Evade

If I’m playing Tongo, then this weekend is my turn to evade. I’m in no position to acquire. I’m not about to confront. And it’s dishonerable to retreat. Or was that from “Legend of the Rangers”? I’m getting my scifi mixed up.

I have been reading. Random stuff, a lot of it. Things that I take my 20% discount coupons to Borders and use-or-lose. While science fiction is my preference in reading, I begin to think that the drought may be permanent there. At least at Border’s, looking for science fiction in the science fiction/fantasy section is the equivalent of looking for filet mignon in the frozen foods aisle.
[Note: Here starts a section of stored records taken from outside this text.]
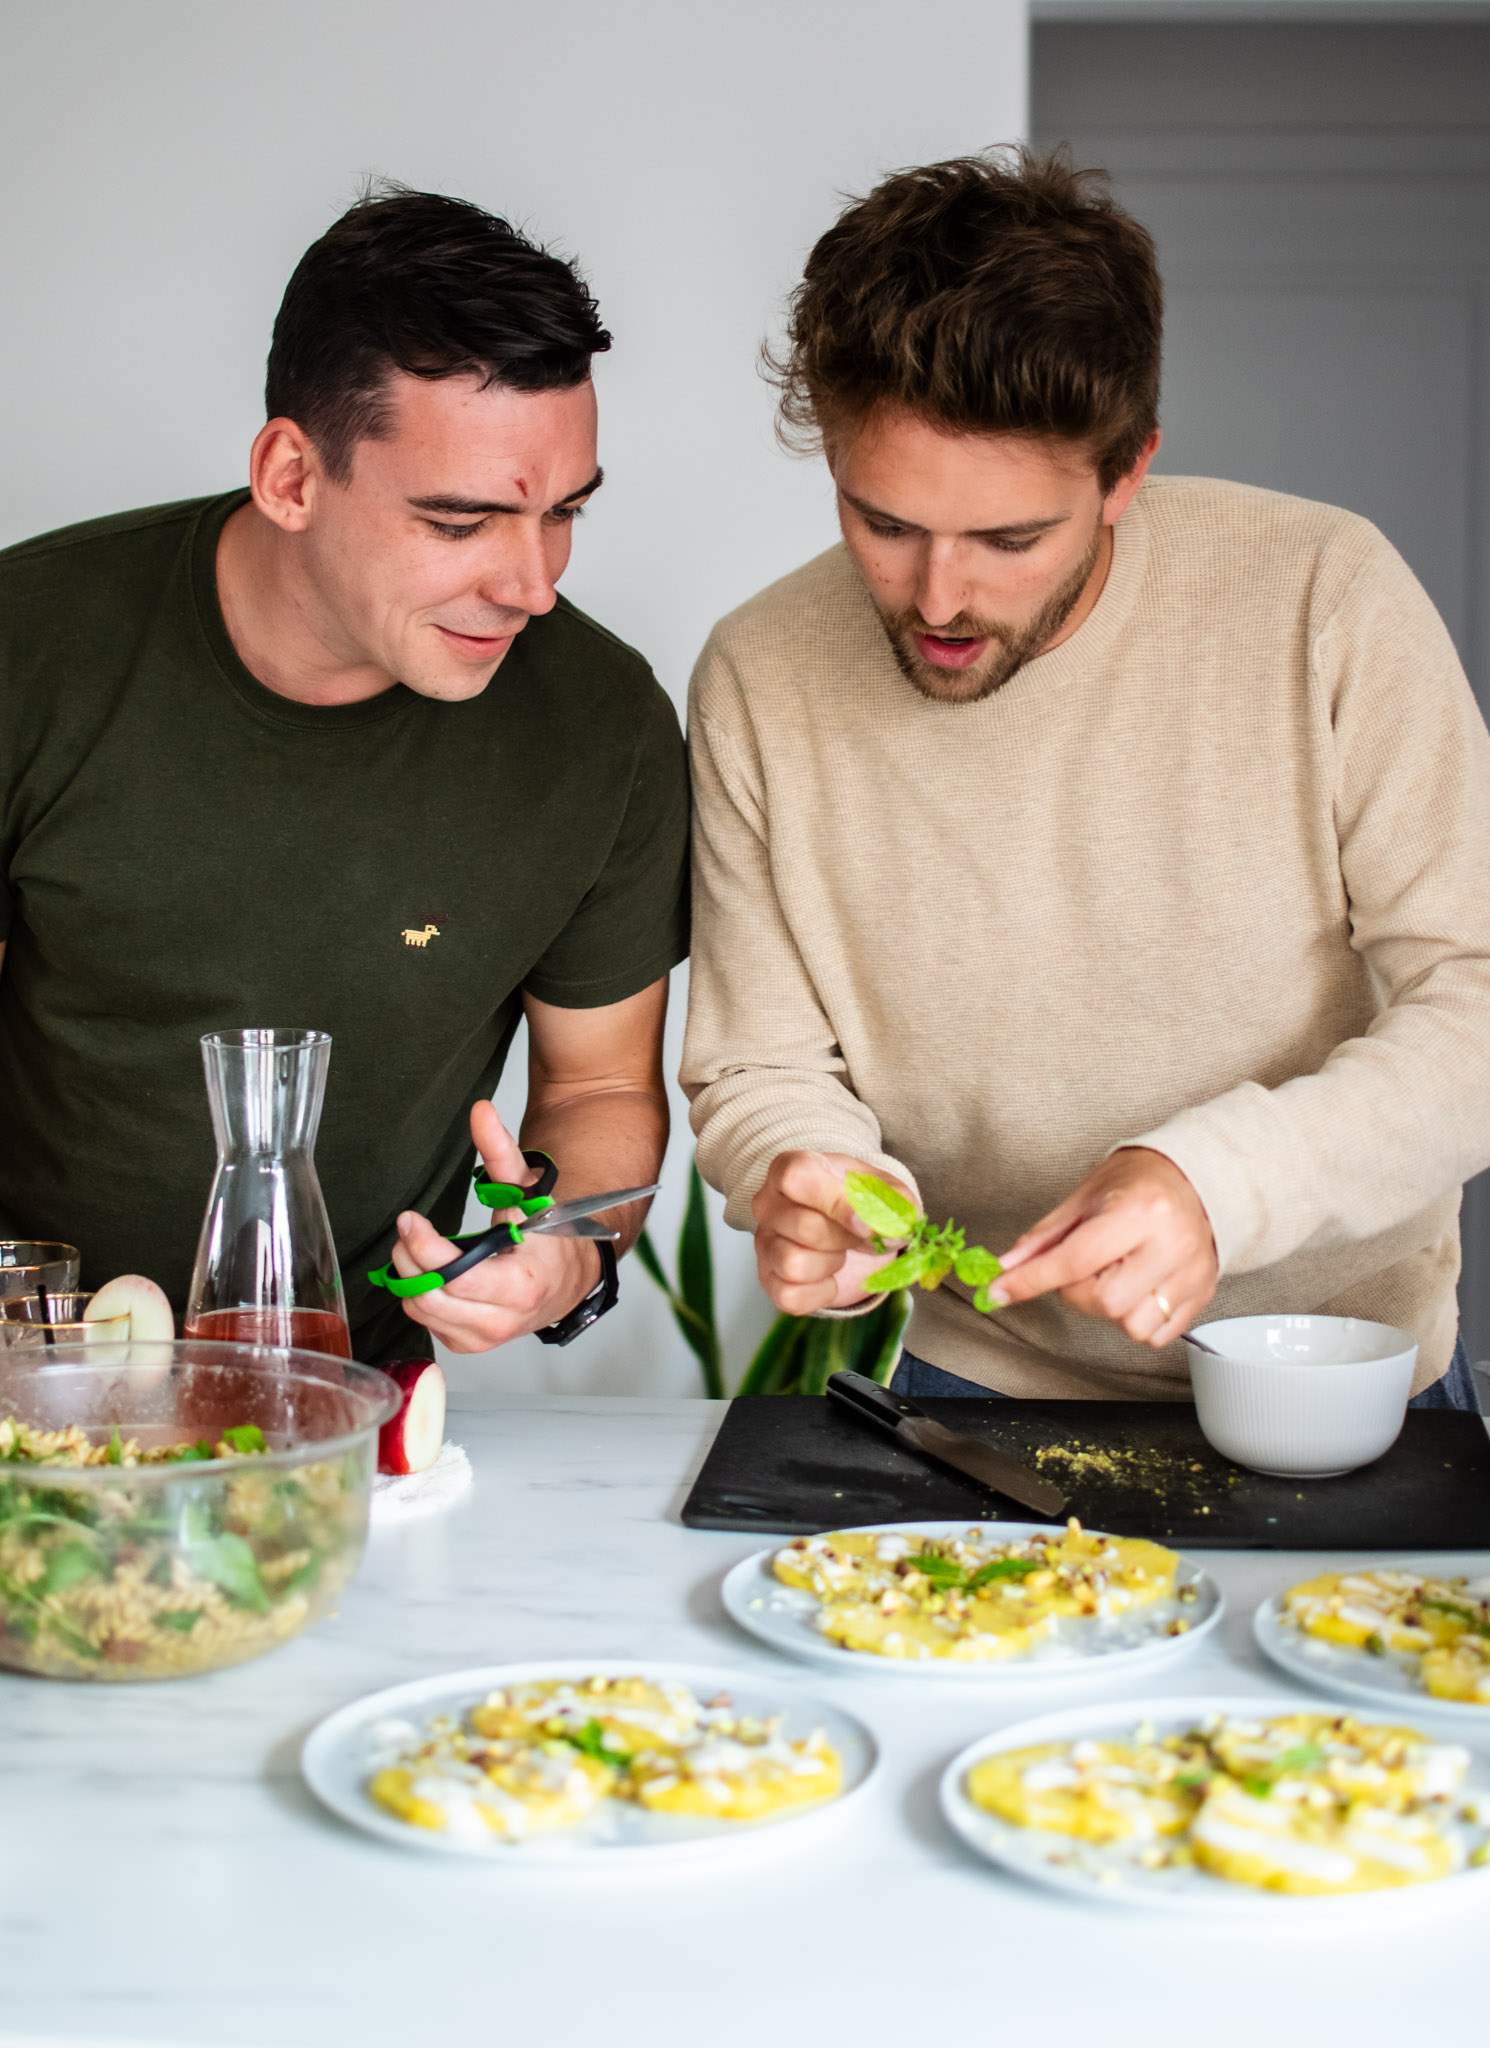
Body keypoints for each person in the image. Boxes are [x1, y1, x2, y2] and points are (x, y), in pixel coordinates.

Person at [682, 149, 1490, 1406]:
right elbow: (757, 1064)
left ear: (1127, 471)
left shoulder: (1325, 594)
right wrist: (807, 1168)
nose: (934, 598)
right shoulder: (757, 672)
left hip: (1332, 1371)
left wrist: (1217, 1184)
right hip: (978, 1375)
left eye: (1009, 539)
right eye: (881, 523)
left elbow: (1476, 1003)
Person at [0, 187, 688, 1362]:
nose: (531, 584)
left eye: (562, 512)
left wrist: (565, 1246)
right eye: (462, 522)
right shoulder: (30, 646)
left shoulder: (601, 723)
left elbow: (601, 1090)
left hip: (346, 1398)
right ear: (290, 475)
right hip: (29, 1377)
Even if you find it, the quality sucks. Fantasy is what people seem to crave now. Dragons. Magic. Mice in armor. Vampires with second thoughts. Vampires without second thoughts. Yet another pun-filled funfest on some flatworld somewhere. Even the stuff that at least includes a token space ship or alien relies more on the Force or (as a dear, missing friend used to put it) “special mental powers” than on actually considering what the vast scientific changes happening around us might portend for the near and distant future.

And the books that do consider this? Don’t look in the science fiction section any more. I specifically went looking for Greg Bear’s newest, Quantico. I thought the bookstore wasn’t carrying it (surprise and dismay there, since Bear has become one of my “must have” authors). I then discovered it hiding under generic fiction. What the heck is the point of having a scifi section if you are afraid to put good authors there? Yeah, I know. People are put off when a book gets labeled scifi. But can you blame them if all they can find in the scifi section of the store is kids waving magic wands? {sidenote: I note that they also refuse to stock Harry Potter books in the scifi/fantasy section. What’s up with that?}

So now, when I go to the bookstore I prowl the softporn romances and shoot-em-up cop thrillers that pass for fiction, hoping to find a science fiction book to call my very own. Last week I thought I’d found that book. “The Beautiful Miscellaneous, by Dominic Smith. Good reviews, well-written, set in the modern day about the search for unknown subatomic particles, with a solid dash of psychology/psychiatry thrown it. I was hooked in two pages. It seemed well researched. It had great character developement I started to really care how the main character was going to resolve his problems, or at least come to grips with them. Then, on page 320 (nine pages from the end), it sucker-punched me with the single most stupid paragraph I’ve ever read in an otherwise well-researched book. Since I don’t have authorization from the author to quote, I’ll just have to describe. The main character goes through his collection of slides of different minerals that his recently decease father gives him. He finds the one he wants, and puts it on his microscope (described as being capable of only low magnification). The single hydrogen atom on the slide appears “grainy, a fuzzy whorl, a thumbprint slightly out of focus”.

I thought it was a misprint, an editor’s helpful tweak that couldn’t possibly have been intended by the author. But no. The girl at the main character’s elbow wants to know what he’s looking at. “Hydrogen,” he responds. “Looks like a gallstone,” she states.

Jeez. I wasted 320 pages getting to THAT?